▸ **Task details**:
Transcribe each line below verbatim; pictures excluded.

▸ **Record set**:
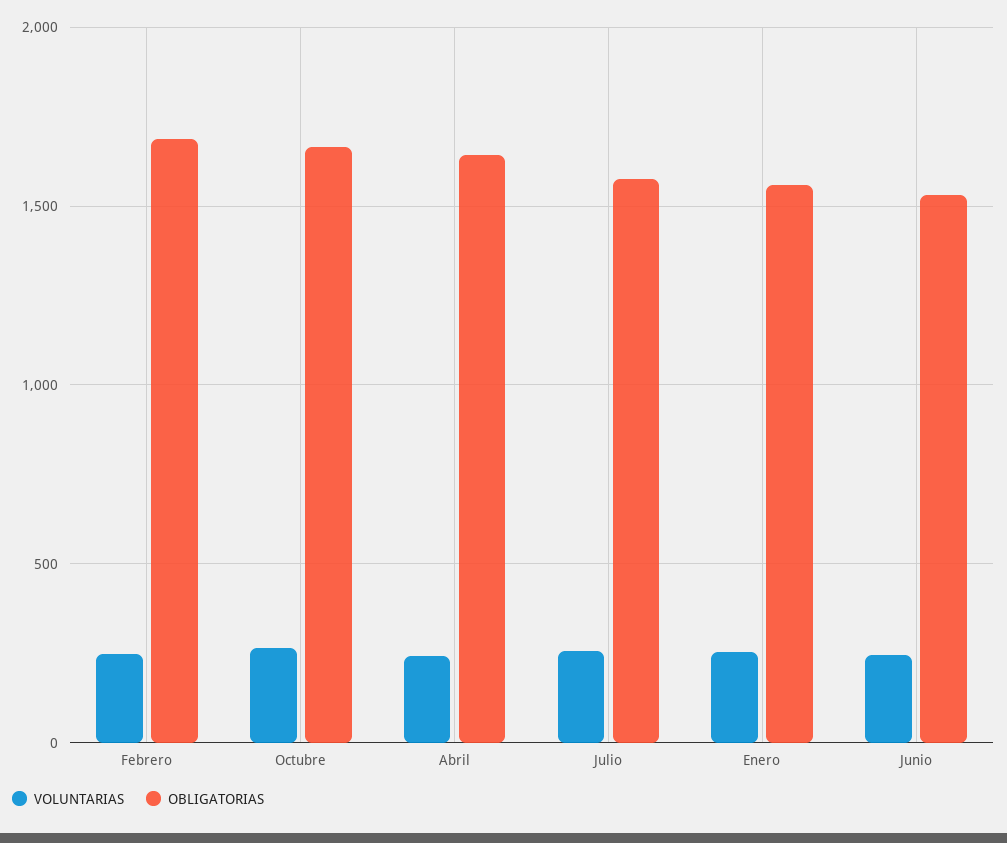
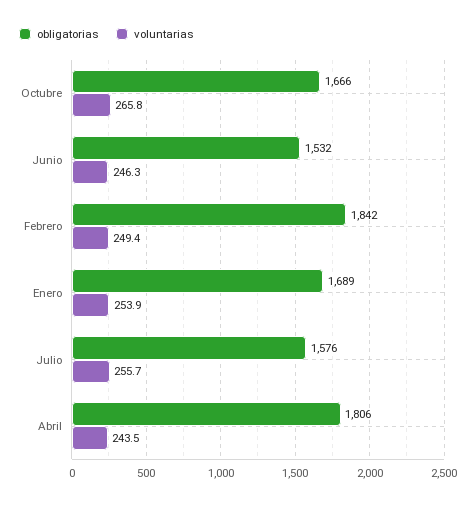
  {
    "VOLUNTARIAS": {
      "Febrero": 249.4,
      "Octubre": 265.8,
      "Abril": 243.5,
      "Julio": 255.7,
      "Enero": 253.9,
      "Junio": 246.3
    },
    "OBLIGATORIAS": {
-     "Febrero": 1700,
+     "Febrero": 1842,
      "Octubre": 1666,
-     "Abril": 1650,
+     "Abril": 1806,
      "Julio": 1576,
-     "Enero": 1550,
+     "Enero": 1689,
      "Junio": 1532
    }
  }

▸ **Result for this exercise**:
  {
    "VOLUNTARIAS": {
      "Febrero": 249.4,
      "Octubre": 265.8,
      "Abril": 243.5,
      "Julio": 255.7,
      "Enero": 253.9,
      "Junio": 246.3
    },
    "OBLIGATORIAS": {
-     "Febrero": 1700,
+     "Febrero": 1842,
      "Octubre": 1666,
-     "Abril": 1650,
+     "Abril": 1806,
      "Julio": 1576,
-     "Enero": 1550,
+     "Enero": 1689,
      "Junio": 1532
    }
  }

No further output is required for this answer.